* _Work required_: Filter the entries, keeping every line with the word "Right".

(Pixel coordinate listings)
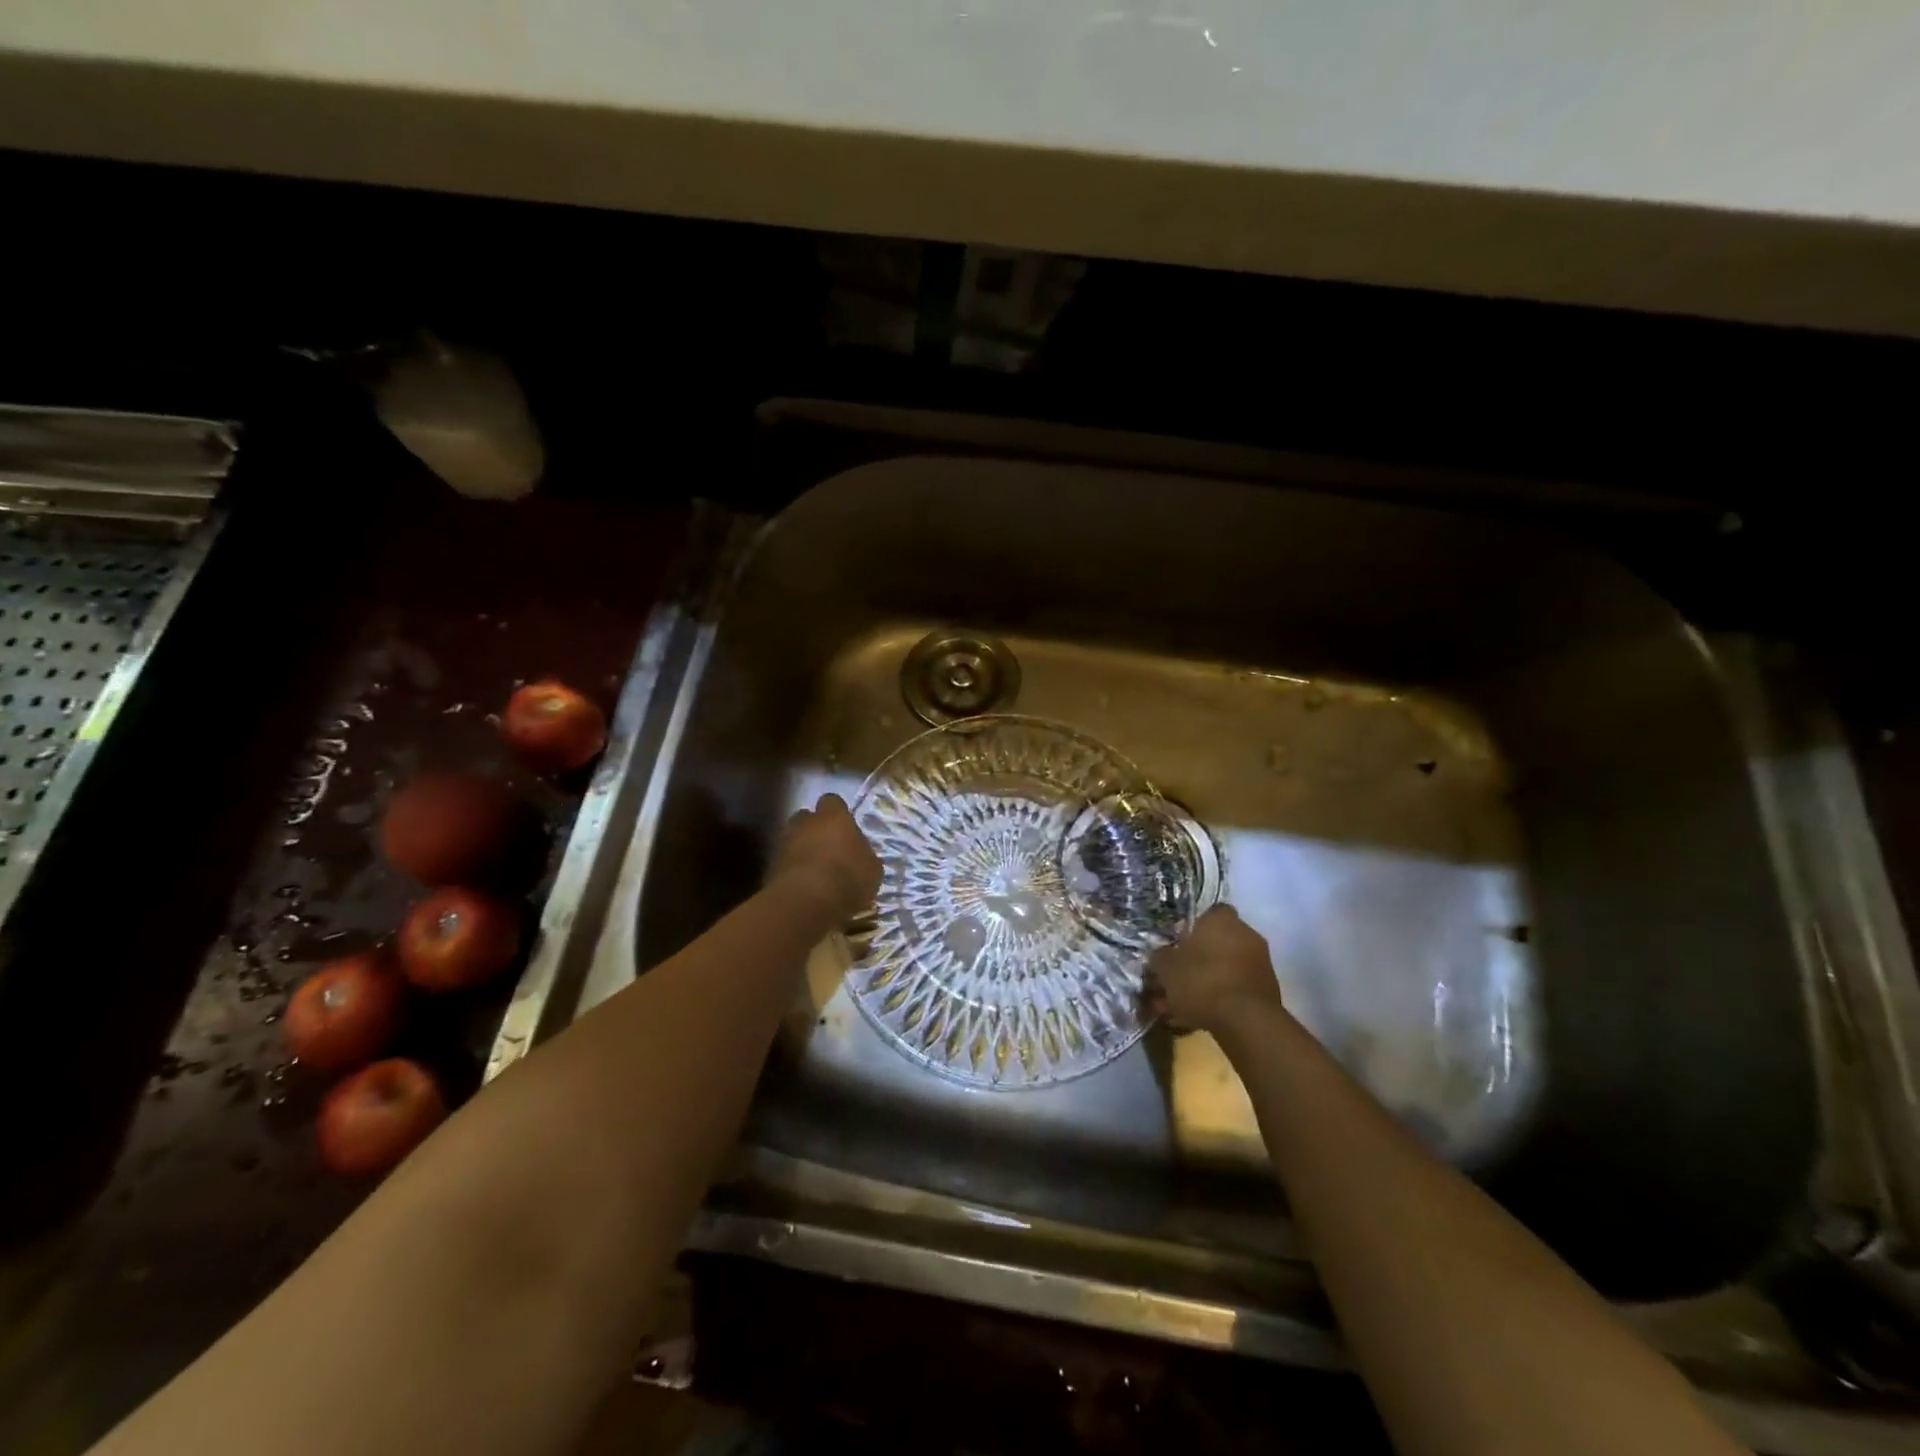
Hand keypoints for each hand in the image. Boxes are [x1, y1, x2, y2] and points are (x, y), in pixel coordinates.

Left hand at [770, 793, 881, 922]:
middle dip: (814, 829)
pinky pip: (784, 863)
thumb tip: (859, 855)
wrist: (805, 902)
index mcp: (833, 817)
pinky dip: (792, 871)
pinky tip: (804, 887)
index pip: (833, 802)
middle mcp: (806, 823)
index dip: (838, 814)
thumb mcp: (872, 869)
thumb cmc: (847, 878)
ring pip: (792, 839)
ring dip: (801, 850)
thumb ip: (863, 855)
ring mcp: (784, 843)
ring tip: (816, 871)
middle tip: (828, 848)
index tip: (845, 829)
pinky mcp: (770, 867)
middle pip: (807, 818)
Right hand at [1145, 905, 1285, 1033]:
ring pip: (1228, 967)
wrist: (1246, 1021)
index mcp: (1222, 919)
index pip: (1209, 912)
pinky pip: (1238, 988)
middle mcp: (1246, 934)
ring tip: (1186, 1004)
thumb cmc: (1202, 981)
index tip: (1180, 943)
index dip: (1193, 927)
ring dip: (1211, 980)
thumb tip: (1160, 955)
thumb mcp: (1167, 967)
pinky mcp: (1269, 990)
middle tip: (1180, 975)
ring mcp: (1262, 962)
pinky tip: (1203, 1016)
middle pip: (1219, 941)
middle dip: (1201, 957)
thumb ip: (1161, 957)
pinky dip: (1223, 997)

---

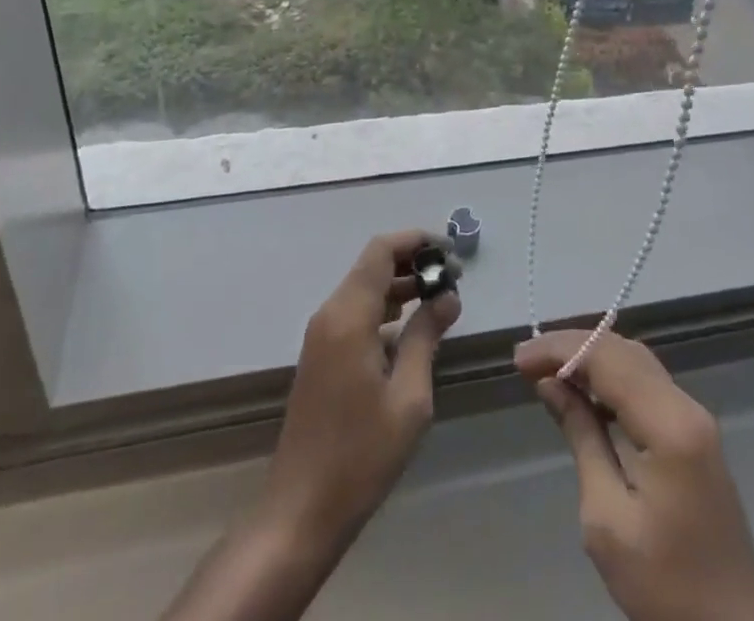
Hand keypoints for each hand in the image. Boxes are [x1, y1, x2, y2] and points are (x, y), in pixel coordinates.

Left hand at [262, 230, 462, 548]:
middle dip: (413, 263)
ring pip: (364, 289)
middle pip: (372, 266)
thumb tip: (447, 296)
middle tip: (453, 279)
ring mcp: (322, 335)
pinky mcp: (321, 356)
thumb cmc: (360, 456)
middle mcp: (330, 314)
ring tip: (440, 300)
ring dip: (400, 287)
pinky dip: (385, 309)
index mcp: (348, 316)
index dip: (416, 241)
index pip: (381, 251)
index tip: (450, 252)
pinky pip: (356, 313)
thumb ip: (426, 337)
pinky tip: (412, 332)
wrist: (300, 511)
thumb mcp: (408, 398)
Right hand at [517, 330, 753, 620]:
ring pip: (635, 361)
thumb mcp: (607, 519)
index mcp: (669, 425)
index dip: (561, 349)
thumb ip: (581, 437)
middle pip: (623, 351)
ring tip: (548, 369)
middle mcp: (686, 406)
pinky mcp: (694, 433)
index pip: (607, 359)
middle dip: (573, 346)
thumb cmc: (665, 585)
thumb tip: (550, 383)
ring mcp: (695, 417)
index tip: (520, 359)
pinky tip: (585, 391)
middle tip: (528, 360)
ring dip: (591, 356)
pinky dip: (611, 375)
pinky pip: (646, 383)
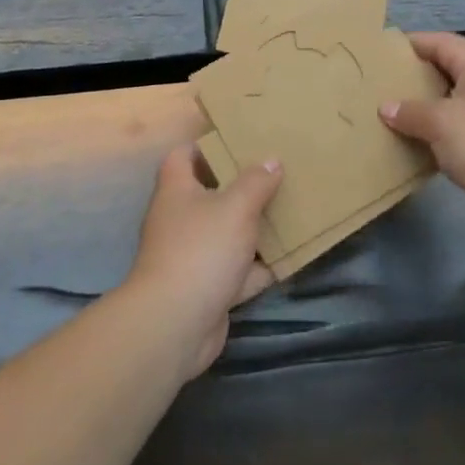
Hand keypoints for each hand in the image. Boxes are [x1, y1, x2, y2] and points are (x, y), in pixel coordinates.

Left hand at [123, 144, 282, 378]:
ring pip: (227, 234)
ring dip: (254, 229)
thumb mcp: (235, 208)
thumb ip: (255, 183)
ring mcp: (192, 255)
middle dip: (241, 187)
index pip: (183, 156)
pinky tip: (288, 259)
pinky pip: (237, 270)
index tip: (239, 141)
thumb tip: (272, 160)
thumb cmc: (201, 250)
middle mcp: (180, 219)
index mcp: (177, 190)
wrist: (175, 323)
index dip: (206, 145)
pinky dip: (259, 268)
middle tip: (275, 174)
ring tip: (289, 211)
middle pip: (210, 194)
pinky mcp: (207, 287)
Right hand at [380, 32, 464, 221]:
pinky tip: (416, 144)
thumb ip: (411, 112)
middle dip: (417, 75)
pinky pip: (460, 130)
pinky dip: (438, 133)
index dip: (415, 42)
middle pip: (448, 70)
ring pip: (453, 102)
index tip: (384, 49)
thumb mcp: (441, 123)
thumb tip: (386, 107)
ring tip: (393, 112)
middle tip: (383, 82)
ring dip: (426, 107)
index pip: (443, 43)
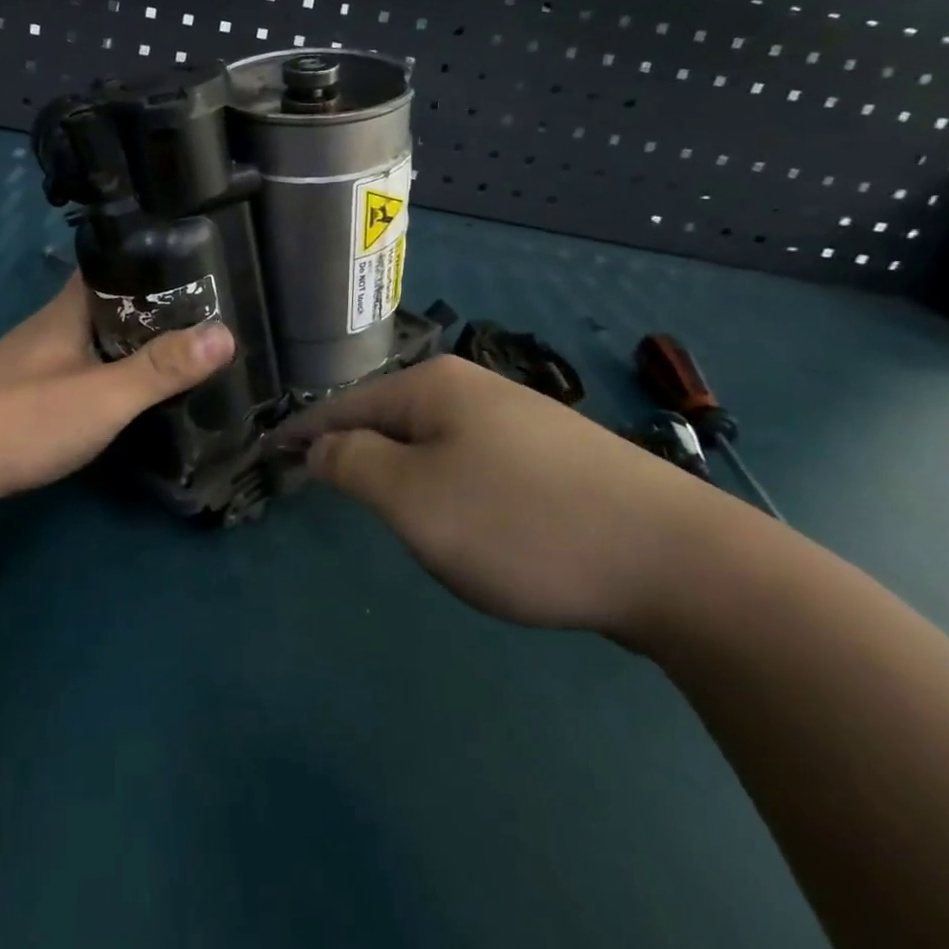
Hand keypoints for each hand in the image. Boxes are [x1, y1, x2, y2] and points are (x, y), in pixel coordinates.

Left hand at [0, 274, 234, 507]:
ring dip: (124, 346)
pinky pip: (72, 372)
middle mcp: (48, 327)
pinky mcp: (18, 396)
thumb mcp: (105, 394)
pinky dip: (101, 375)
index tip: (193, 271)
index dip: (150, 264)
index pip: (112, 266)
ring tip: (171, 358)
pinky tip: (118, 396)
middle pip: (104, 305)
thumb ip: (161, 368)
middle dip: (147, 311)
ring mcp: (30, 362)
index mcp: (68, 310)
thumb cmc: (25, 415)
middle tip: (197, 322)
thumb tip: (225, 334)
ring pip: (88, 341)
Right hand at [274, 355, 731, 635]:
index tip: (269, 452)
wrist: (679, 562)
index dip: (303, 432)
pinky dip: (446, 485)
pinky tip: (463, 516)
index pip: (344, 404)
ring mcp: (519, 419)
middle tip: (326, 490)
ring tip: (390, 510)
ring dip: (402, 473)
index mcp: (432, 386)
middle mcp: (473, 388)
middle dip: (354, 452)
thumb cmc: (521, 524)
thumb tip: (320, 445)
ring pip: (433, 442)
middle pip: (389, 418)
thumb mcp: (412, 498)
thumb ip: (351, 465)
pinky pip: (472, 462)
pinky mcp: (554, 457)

* _Problem solution_:
Right hand at [1145, 905, 1285, 1033]:
Right hand at [517, 330, 753, 620]:
Right hand at [380, 32, 464, 221]:
Right hand at [274, 355, 731, 635]:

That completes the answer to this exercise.